Customer experience is becoming the biggest differentiator for brands as omnichannel marketing provides consumers with even more opportunities to interact with businesses. Gartner predicted that in 2019, more than 50% of organizations will redirect their investments to customer experience innovations. Customer experience, the perception of how you treat individual consumers, affects your company’s reputation and revenue. While many factors contribute to positive or negative customer experiences, the marketing department shoulders a big part of the responsibility as the communication arm of your business.

Brands use many channels to communicate with customers and email and digital marketing are often the most persistent forms of interaction. Over-engaging, the messaging approach of bombarding everyone with ads and emails, from brands is being felt more and more by consumers. Email fatigue leads to unsubscribes. Intrusive ad placement leads to ad blockers. With the introduction of new internet browsers that promise to be ad-free, the message to brands is clear: relevant messaging matters.

Then why is it so often that these examples of over-engagement continue to happen? Consumers are bombarded with spray and pray marketing practices across numerous channels in hopes that one of those interactions will result in a sale. Companies might email their database up to three different times a day, possibly to hit a metric that leans more toward quality than quantity. You know, because sending more emails results in more clicks that result in more traffic to the site. While that marketing team may be hitting these vanity metrics, they are putting their relationship with their customers at risk. The influx of offers (sometimes for a discount on an item already purchased!) can be off-putting to your customers and alienating to those that want to continue patronizing your business.

But some brands are taking a more thoughtful approach by sending emails informed with accurate consumer insights like purchase history, lifestyle and demographic data to communicate with consumers on a one-to-one level.

And consumers are definitely taking note. Accenture reported that 91% of consumers said they would be more likely to shop with brands who recognize and provide relevant offers and recommendations, and 83% are willing to share their data to make this work.

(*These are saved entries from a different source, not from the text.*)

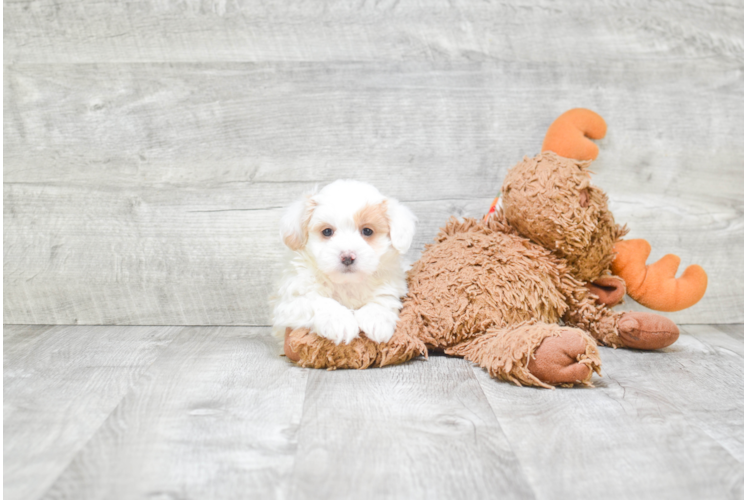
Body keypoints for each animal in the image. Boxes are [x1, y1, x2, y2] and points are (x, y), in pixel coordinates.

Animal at [272, 181, 418, 348]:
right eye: (327, 232)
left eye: (367, 231)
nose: (347, 257)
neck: (346, 283)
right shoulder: (289, 302)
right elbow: (317, 300)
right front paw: (339, 321)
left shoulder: (391, 285)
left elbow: (383, 298)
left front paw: (377, 318)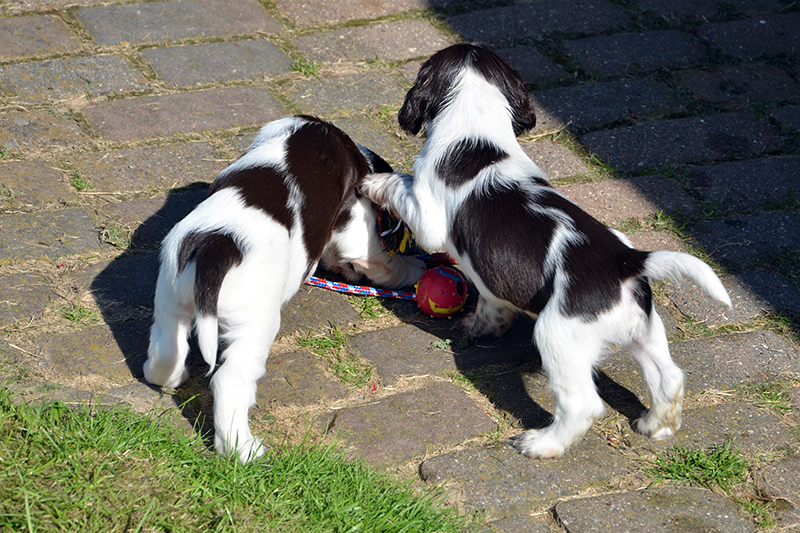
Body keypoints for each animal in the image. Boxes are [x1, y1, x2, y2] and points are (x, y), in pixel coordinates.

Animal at [360, 44, 732, 458]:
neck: (476, 129)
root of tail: (626, 261)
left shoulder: (427, 216)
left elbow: (401, 182)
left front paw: (374, 182)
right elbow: (491, 302)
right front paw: (481, 326)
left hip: (557, 335)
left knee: (583, 403)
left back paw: (542, 443)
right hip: (643, 329)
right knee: (668, 377)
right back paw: (656, 426)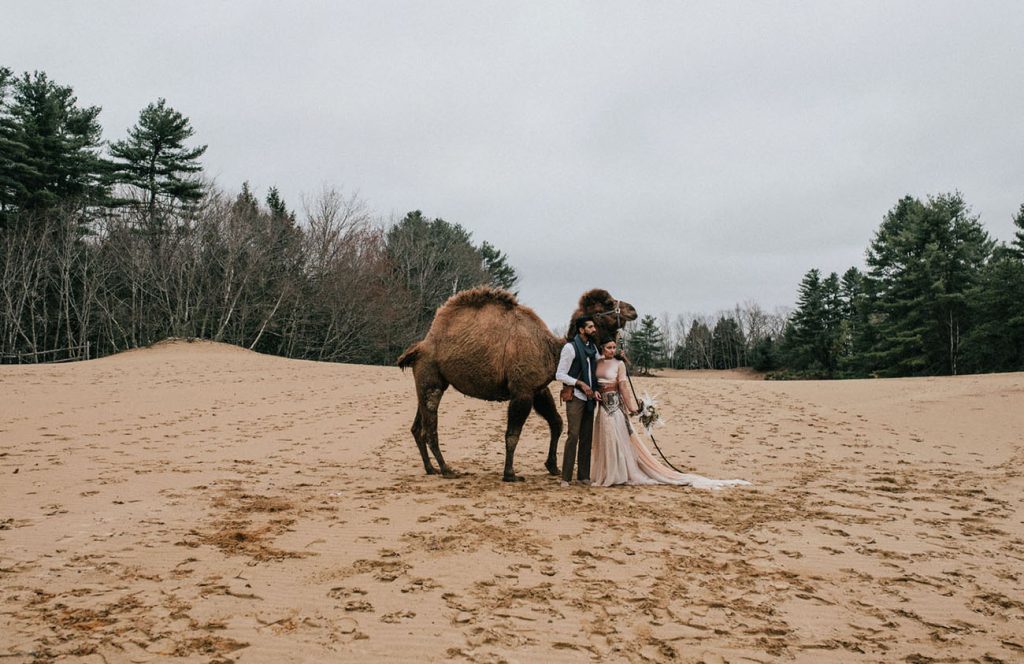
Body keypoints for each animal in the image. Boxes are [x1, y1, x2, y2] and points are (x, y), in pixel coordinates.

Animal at [395, 286, 634, 479]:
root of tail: (419, 348)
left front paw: (552, 467)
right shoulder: (523, 391)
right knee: (430, 427)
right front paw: (510, 474)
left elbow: (556, 423)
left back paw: (430, 468)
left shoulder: (538, 390)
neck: (552, 351)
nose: (632, 309)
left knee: (418, 427)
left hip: (430, 382)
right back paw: (446, 469)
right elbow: (513, 434)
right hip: (431, 378)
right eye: (609, 303)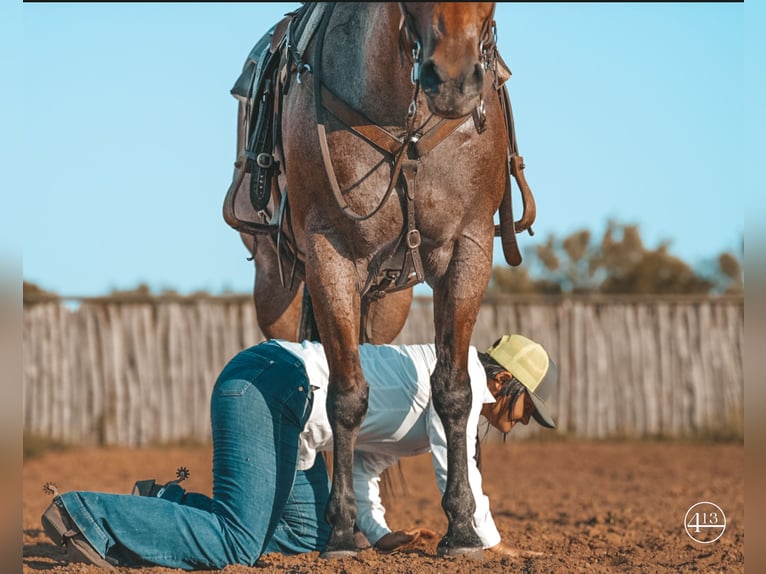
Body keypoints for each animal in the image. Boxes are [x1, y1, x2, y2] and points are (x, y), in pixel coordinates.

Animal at [220, 2, 536, 560]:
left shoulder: (469, 249)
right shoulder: (330, 256)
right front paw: (342, 532)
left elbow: (453, 390)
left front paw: (461, 528)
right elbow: (346, 395)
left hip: (390, 302)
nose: (453, 79)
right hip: (276, 284)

So how can you make sure you’re using email and digital marketing to build — not destroy— your brand’s relationships with your customers?

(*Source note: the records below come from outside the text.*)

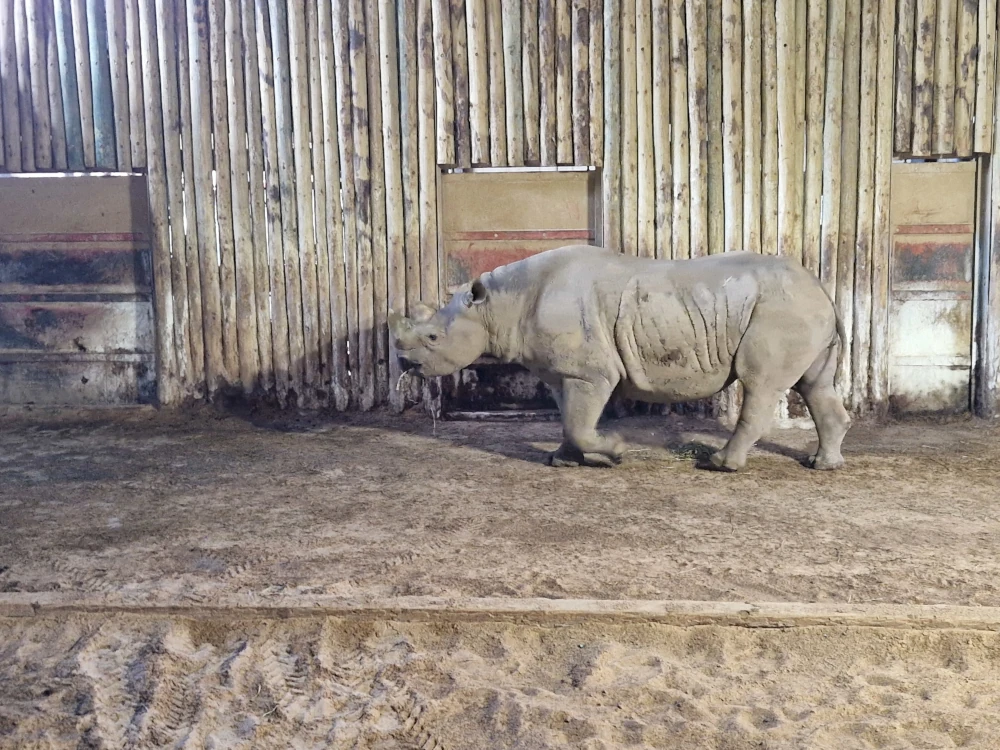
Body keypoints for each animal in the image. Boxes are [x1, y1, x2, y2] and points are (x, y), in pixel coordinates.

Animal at [390, 245, 851, 471]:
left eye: (432, 336)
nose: (403, 363)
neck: (499, 305)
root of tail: (820, 287)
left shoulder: (590, 372)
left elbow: (580, 423)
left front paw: (614, 451)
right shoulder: (561, 372)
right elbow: (569, 418)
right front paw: (564, 460)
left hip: (782, 310)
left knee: (761, 385)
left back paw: (719, 466)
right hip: (799, 309)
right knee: (814, 385)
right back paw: (822, 466)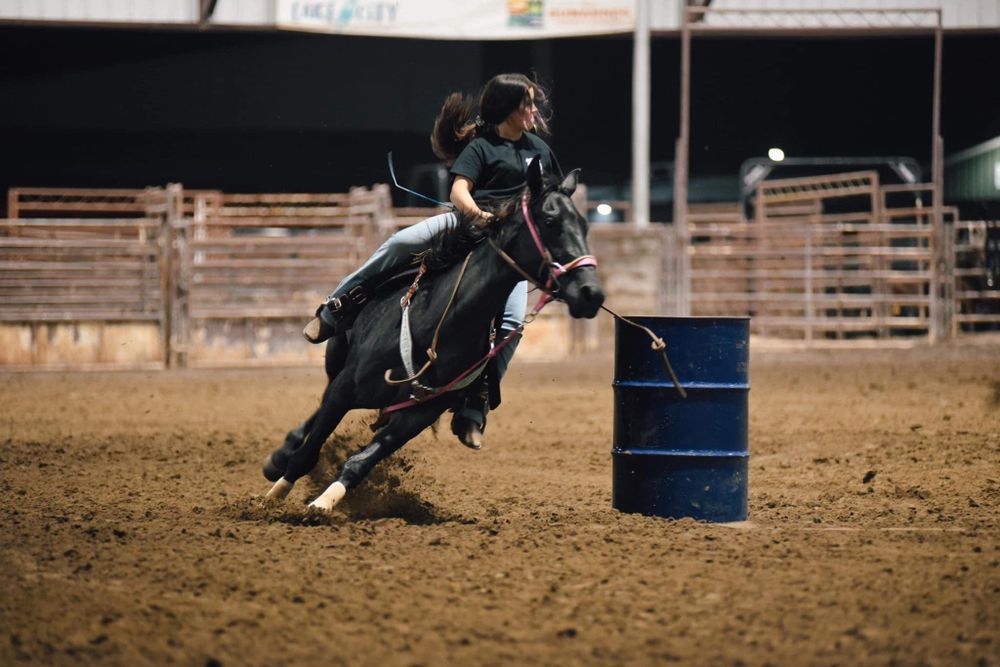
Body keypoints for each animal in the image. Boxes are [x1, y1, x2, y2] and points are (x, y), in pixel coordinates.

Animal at [264, 159, 600, 516]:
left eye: (583, 224)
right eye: (550, 221)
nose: (591, 292)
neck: (438, 324)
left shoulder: (421, 412)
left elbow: (362, 461)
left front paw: (323, 504)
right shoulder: (346, 386)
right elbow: (310, 448)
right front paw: (273, 496)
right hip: (337, 361)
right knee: (317, 412)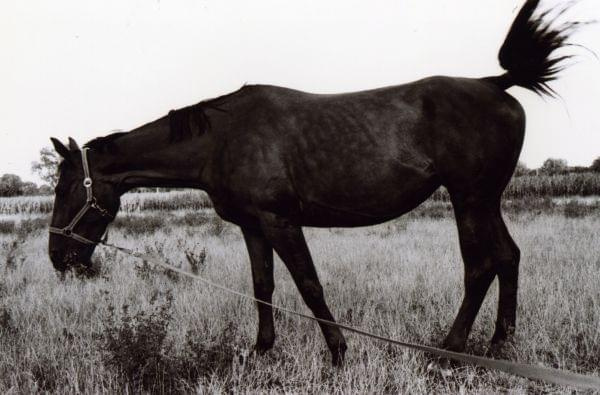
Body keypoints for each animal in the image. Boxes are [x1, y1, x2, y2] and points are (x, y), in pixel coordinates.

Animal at [49, 0, 584, 366]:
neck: (222, 138)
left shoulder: (280, 221)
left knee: (479, 266)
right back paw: (499, 343)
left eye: (66, 188)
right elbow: (262, 285)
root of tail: (496, 83)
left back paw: (449, 350)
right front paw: (261, 350)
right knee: (507, 257)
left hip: (468, 198)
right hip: (486, 199)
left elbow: (308, 284)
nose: (58, 258)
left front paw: (338, 352)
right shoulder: (253, 226)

Combining data about individuals within your company can help streamline your segmentation and personalization strategy, further enabling your marketing team’s ability to use relevant offers and make recommendations at the individual level.

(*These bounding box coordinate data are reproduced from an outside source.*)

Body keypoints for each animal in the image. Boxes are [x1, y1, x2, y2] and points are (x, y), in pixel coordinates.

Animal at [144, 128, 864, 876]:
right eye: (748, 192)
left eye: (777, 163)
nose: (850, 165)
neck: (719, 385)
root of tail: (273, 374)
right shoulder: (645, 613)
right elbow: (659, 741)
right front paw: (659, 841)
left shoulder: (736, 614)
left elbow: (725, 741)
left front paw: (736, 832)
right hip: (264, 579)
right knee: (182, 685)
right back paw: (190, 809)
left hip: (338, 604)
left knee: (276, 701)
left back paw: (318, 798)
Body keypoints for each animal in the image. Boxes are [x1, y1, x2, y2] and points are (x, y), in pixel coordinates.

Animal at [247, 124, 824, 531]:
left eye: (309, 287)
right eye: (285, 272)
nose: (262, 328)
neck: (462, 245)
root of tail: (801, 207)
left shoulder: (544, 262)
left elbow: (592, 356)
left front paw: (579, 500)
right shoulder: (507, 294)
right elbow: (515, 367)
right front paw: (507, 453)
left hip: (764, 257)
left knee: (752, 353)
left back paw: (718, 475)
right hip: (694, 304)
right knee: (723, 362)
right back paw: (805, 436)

3 ways you can use identity resolution to create customer communications that resonate

  1. Use consumer insights like location, purchase history, and behavioral data to make recommendations. With a complete customer profile that includes all of your first-party data and additional consumer insights, you can create audiences based on many different data sets and interests. Building audiences using thousands of data attributes can give your consumers a feeling of acknowledgment and understanding from your brand which leads to LTV and repeat purchases. In fact, marketers who used segmented campaigns noted as much as a 760% increase in revenue.
  2. Create an audience of high-value customers and incentivize them to become brand advocates. Identifying commonalities among your customers can help you evangelize those individuals to help tell your story. It’s more effective than brand communications as 92% of individuals trust word-of-mouth recommendations. You can identify potential brand advocates, compile testimonials, and let peer recommendations become a big part of your marketing strategy.
  3. Find social followers and invite them to an exclusive preview of a new product, feature, or event. Using publicly available social data, location, and affinities can allow you to reach out to individuals that will likely be interested in new offerings from your company. With additional insights into your existing customer file, you can provide offers to those more likely to be receptive to your brand’s outreach. For example, the American Friends Service Committee used social insights to identify socially active individuals with big followings and wider reach. They invited those individuals to participate in a Google Hangout and turned that Google Hangout into 74 different donations from a spur-of-the-moment conversation.

There are many use cases and scenarios where consumer insights can provide marketing teams with the clarity, context, and confidence to build better strategies and more informed messaging.